A longtime political gadfly and a city worker are suing Mayor Rahm Emanuel and powerful Ald. Ed Burke in federal court.
Burke, the longtime Finance Committee chairman, controls the city’s controversial and obscure $100 million workers’ compensation program, which has come under scrutiny for years. The plaintiffs in the lawsuit contend that that’s against the law, and that Emanuel should take that job away from Burke.
Burke has repeatedly fought back efforts to oversee the agency that processes disability payouts to injured city workers.
On Monday, a group of city workers gathered outside the Dirksen Federal Building. One of them, Patrick McDonough, an injured water department employee who also blew the whistle on the Hired Truck scandal, claims that politics and clout have infected the system.
“You have a politician running a political patronage army on the City Council’s Finance Committee, and it’s time to stop that,” McDonough said.
Citizen activist Jay Stone is also on the lawsuit. He says it’s unconstitutional for a city legislator to be running the program, and that workers’ compensation by law is an executive branch function.
“It creates violations of the separation of powers that is in both the Illinois and United States constitution,” Stone said.
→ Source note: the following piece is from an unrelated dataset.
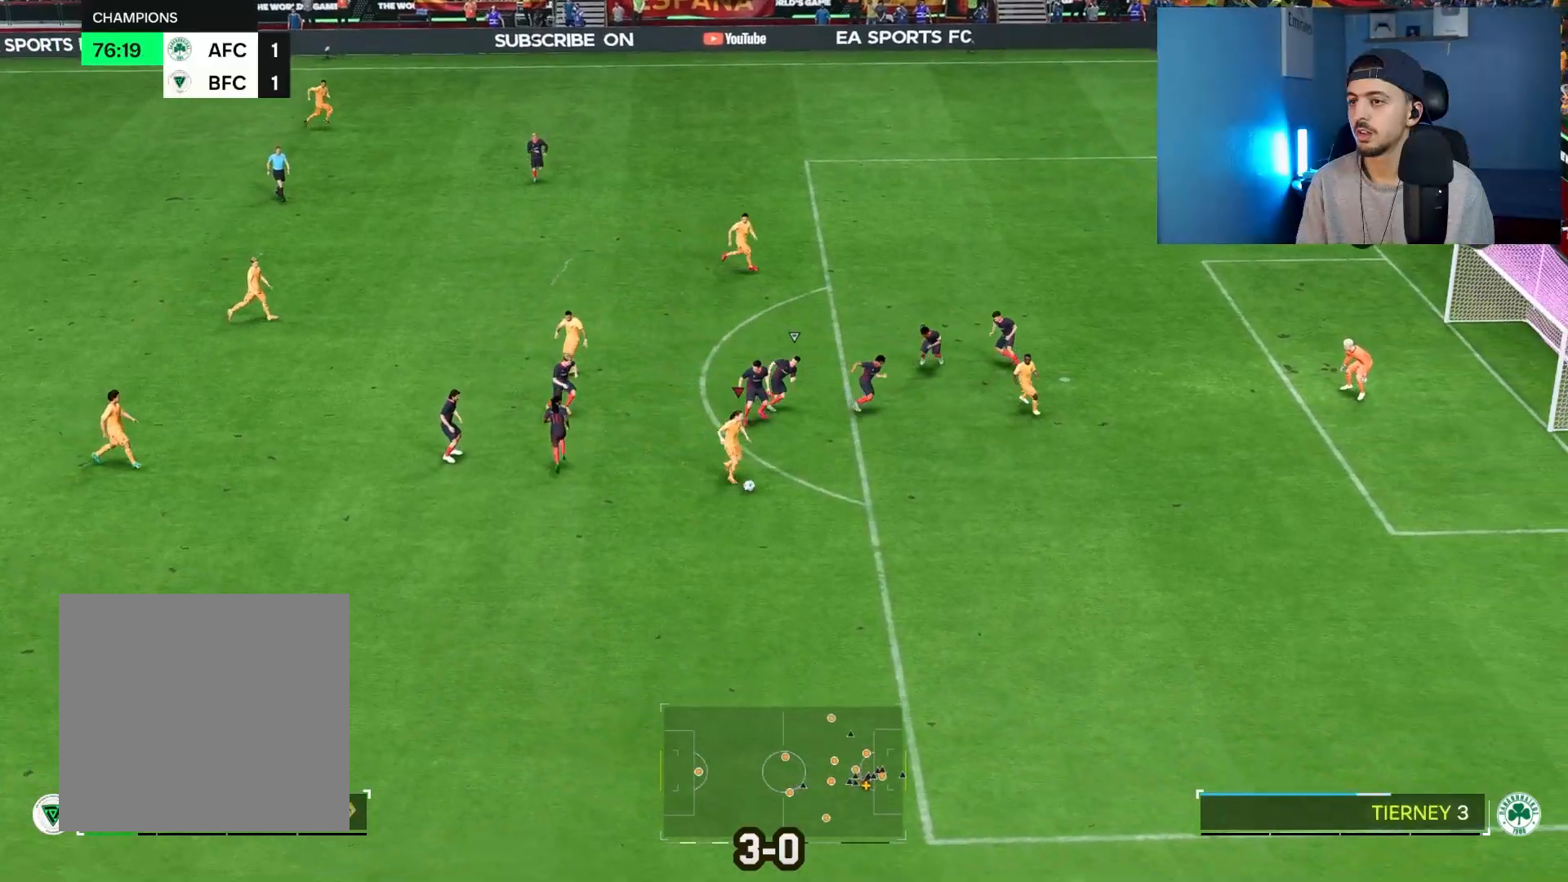
{"buttons": ["L1"], "left_stick": "right", "right_stick": "center", "events": [[217, "L1", "down"], [217, "SQUARE", "down"], [483, "R1", "up"], [500, "SQUARE", "up"]]}
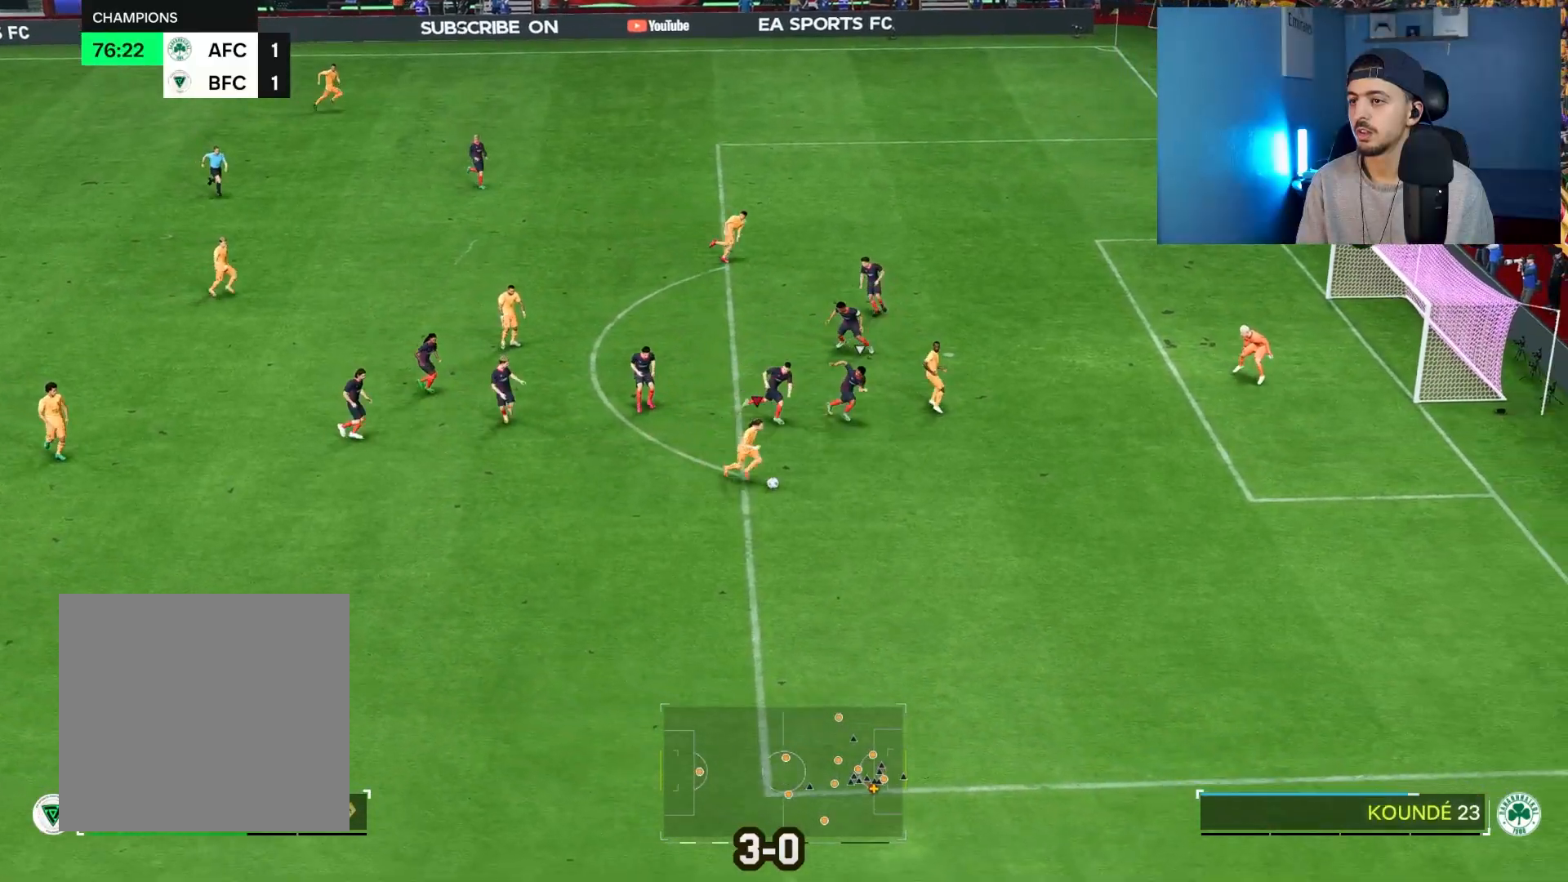
{"buttons": ["L2"], "left_stick": "up-left", "right_stick": "center", "events": [[33, "L1", "up"], [250, "SQUARE", "down"], [267, "L2", "down"], [267, "left_stick", "up-left"], [300, "CROSS", "down"], [350, "SQUARE", "up"], [433, "CROSS", "up"]]}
Stone and McDonough are asking a federal judge to force Emanuel to take the program away from Burke and appoint an administrator. They say Burke has hired political workers to run the program.
“Then the mayor will have to hire professionals instead of employees that have backgrounds in dog walking, dog grooming, waitressing, etc.,” Stone said.
The two also contend that the true costs of the workers’ compensation program are hidden in the budget.
“The mayor has talked about transparency, but on such an important matter of revenue expenditures, he has been anything but transparent,” Stone said.